** Data for this exercise **

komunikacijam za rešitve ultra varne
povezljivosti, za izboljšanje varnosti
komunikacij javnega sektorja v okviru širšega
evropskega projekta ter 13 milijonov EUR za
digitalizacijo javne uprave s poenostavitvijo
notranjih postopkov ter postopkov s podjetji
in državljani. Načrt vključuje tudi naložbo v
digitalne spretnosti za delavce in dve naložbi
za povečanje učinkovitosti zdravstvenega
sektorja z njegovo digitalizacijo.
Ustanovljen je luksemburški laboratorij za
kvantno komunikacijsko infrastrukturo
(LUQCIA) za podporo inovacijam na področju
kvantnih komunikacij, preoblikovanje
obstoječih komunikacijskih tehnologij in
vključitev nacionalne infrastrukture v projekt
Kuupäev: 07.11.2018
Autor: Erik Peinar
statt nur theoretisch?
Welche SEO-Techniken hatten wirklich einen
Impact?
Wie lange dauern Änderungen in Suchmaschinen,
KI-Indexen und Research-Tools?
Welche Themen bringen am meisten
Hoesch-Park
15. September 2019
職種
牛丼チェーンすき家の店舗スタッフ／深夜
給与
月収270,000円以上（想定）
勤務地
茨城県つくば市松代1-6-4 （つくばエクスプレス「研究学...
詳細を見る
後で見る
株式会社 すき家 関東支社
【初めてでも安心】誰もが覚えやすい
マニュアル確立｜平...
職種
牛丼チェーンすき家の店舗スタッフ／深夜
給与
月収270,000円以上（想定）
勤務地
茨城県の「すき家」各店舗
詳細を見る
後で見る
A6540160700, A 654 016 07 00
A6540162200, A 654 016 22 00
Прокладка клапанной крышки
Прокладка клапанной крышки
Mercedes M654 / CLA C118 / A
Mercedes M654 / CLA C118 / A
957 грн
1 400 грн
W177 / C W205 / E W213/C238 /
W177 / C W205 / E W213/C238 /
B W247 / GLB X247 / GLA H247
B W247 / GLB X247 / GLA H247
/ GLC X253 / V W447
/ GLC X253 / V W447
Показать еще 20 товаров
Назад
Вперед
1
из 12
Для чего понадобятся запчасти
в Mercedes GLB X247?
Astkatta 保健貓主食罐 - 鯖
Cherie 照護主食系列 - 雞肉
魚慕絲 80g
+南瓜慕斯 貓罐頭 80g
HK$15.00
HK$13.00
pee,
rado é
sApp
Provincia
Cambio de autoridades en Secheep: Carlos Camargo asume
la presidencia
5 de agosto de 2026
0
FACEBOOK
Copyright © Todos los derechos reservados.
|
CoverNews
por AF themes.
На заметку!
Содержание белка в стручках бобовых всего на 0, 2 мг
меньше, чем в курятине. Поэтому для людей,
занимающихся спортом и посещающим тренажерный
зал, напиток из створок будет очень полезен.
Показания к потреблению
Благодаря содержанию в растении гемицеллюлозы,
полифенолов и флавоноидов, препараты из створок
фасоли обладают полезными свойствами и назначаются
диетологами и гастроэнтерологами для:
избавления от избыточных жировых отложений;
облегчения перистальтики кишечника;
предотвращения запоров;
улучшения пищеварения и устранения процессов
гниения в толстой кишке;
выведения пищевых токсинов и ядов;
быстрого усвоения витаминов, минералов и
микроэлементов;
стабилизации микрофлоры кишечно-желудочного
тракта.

** Exercise goal **
Starting at the line with "Содержание белка в", restate each line through the end of the records, both ends included, and stop there.

** Solution to this problem **
Содержание белка в стручках бобовых всего на 0, 2 мг
меньше, чем в курятине. Поэтому для людей,
занимающихся спортом и посещающим тренажерный
зал, напиток из створок будет очень полезен.
Показания к потреблению
Благодаря содержанию в растении гемицеллюлозы,
полифенолов и флавоноидов, препараты из створок
фасоли обладают полезными свойствами и назначаются
диетологами и гастроэнтерологами для:
избавления от избыточных жировых отложений;
облегчения перистальтики кишечника;
предотвращения запоров;
улучшения пищеварения и устранения процессов
гниения в толстой кишке;
выведения пищевых токсинов и ядов;
быстрого усвоения витаминов, минералов и
микроэлементов;
стабилизации микрофлоры кишечно-желудочного
тракта.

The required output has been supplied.